Passage:
☆ ☆ ☆ ☆ ☆
It was three week later.
The day after I had met the fallen angel at Three Brothers in
Murfreesboro, TN, God had given me a message for Sunday. It wasn’t an easy message to give, but I gave
it to the Pastor of the church I was attending anyway. After I gave the message God’s anointing fell
upon me for the first time, and was like a raging fire in my chest. My leg started shaking uncontrollably, and I
had to sit down. As the gospel choir
sang a beautiful song that glorified God, his spirit came full into that
church. For a second I saw a
vision. I saw a hill with three crosses,
the middle one higher than the others, under a blue sky, I felt sand and
gravel, and I felt the hot air hit my face like I was physically there for a
moment. It felt like stepping off a
plane in Kuwait. I put my head between my legs and clenched my teeth for the
feeling was intense, and the realization of what I saw was heavy upon my
soul.
For the next full week the hand of God was heavy upon me,
like a fire blazing in my chest. It was
both Glorious and burdensome. I looked
as if in pain to those who saw me because I was. I was tempted to ask him to take it away, but
I did not. I say “I can take it
God.” I bare it. I have dealt with worse.
☆ ☆ ☆ ☆ ☆
Records provided:

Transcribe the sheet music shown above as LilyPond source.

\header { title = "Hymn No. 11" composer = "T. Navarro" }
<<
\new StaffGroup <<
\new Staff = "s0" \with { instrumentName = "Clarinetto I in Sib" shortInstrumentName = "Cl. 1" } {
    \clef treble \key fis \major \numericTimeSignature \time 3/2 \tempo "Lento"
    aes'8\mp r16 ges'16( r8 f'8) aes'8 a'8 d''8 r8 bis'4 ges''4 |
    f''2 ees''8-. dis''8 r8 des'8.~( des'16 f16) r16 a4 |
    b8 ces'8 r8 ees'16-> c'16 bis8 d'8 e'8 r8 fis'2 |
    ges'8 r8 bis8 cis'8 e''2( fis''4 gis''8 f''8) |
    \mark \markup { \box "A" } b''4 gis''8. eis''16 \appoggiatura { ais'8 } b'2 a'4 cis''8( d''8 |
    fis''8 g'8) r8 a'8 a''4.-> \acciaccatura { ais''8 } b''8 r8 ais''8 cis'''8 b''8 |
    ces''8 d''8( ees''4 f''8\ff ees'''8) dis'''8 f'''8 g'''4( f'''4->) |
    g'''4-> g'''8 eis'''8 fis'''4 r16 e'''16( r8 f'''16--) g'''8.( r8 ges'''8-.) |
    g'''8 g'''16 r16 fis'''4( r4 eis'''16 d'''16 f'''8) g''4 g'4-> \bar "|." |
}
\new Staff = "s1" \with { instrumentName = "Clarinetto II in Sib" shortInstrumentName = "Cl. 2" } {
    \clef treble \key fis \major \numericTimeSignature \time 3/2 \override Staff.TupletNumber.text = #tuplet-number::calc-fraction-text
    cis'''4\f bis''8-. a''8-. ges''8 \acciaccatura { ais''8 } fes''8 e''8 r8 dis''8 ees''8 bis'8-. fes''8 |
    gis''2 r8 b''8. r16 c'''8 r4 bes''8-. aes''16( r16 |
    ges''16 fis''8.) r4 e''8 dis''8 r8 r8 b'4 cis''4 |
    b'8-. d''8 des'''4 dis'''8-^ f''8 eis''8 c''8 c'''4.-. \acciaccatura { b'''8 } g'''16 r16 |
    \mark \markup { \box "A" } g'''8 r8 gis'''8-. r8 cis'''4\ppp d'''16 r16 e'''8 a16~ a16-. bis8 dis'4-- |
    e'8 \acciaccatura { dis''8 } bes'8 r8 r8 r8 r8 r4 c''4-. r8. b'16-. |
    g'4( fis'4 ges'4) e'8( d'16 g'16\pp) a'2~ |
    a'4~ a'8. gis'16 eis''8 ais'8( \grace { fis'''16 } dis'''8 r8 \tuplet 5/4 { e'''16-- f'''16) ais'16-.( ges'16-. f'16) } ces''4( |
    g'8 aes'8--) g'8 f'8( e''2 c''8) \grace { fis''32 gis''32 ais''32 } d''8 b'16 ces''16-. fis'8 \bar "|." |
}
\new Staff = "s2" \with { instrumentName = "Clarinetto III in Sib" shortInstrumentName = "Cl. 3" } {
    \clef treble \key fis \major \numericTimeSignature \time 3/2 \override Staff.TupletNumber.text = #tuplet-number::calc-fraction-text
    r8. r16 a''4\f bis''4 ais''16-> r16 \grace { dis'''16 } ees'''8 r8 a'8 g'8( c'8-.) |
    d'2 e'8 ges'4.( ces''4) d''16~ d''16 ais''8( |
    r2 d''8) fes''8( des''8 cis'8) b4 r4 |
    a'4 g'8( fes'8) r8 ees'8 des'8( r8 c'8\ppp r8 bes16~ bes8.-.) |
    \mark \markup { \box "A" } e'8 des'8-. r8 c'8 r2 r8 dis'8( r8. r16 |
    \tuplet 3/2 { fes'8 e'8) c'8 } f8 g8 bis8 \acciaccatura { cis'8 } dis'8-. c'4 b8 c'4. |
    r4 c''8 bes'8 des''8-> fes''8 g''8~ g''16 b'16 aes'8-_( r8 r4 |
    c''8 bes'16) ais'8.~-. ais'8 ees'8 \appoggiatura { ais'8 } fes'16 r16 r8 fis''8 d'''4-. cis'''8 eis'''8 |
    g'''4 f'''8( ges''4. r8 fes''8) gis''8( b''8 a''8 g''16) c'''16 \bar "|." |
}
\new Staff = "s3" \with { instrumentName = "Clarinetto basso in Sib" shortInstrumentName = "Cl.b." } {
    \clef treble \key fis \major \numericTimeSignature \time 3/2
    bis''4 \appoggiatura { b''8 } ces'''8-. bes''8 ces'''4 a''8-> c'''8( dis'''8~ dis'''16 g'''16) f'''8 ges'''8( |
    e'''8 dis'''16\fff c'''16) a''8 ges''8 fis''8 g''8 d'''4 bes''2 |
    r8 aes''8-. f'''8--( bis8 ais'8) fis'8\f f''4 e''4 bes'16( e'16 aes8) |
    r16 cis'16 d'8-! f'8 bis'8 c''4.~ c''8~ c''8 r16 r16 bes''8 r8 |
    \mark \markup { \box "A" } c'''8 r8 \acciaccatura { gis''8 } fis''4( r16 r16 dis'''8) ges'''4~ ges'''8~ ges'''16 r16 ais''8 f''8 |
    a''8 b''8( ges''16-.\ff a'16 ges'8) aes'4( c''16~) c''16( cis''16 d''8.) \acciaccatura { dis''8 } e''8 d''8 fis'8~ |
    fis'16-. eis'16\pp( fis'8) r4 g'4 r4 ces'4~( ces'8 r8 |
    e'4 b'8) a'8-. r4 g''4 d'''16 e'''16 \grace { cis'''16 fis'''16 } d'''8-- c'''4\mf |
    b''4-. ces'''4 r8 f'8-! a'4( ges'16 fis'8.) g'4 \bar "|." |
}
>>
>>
☆ ☆ ☆ ☆ ☆
Work order A: In the account of the vision, what did the writer say the hot air on their face felt like?
Work order B: Rewrite the stretch of the account of the vision from "For the next" through "dealt with worse.", putting "wearying" in place of "burdensome".
Work order C: Extend the account of the vision past its last sentence with a few more paragraphs in the same first-person voice.

Task answer A: It felt like stepping off a plane in Kuwait.

Task answer B:
For the next full week the hand of God was heavy upon me,
like a fire blazing in my chest. It was
both Glorious and wearying. I looked
as if in pain to those who saw me because I was. I was tempted to ask him to take it away, but
I did not. I say “I can take it
God.” I bare it. I have dealt with worse.

Task answer C:
When I was in the Army, and even for some time after, I
wanted to die. For four years or so I
woke up every day wishing for death, hoping for it. Divorce and war are the two most difficult
things a Man has to deal with in life, and I did both within a six month period
of each other. Add into that a broken
heart, some shattered dreams, loneliness and despair, shame, and a work week
that was twelve hours a day, seven days a week, and doing one of the most
stressful jobs in the Army makes for a pretty miserable time. I was hating life. I felt like at twenty five years of age I had
lived a good life, and was comfortable dying.
We would come under rocket attack, and Men would run for cover. I would walk calmly not caring. If I ran it is because I had a job to do, a
duty to fulfill. I trudged through this
four years by making myself mentally tough.
There was a good gym at FOB Salerno, Afghanistan. My favorite thing became running on a
treadmill. I would pick a distance and
speed I knew would challenge me, and I wouldn’t stop or slow down until I had
finished. I would actually speed it up
towards the end. I knew that if I ever
quit during my runs because it was too hard or a wanted to stop the pain, then
I might just quit on life. Once you quit
and let that weakness into your mind it becomes like a cancer that takes weeks
to cut out.
God taught me a lot from running. When you start running, you set a goal, and
you finish your goal. Children have a
hard time with this, and when things become hard they quit. Finishing through your goals is a sign of
maturity. Sometimes God asks us to do
difficult things. Do you have the
resolve to see it through?
For me there was another lesson here as well. I would become tempted to do more than what I
set out to do. It is good to seek
excellence, but for me, and where God was taking me, I needed to be patient and
obedient, and only do what I was told.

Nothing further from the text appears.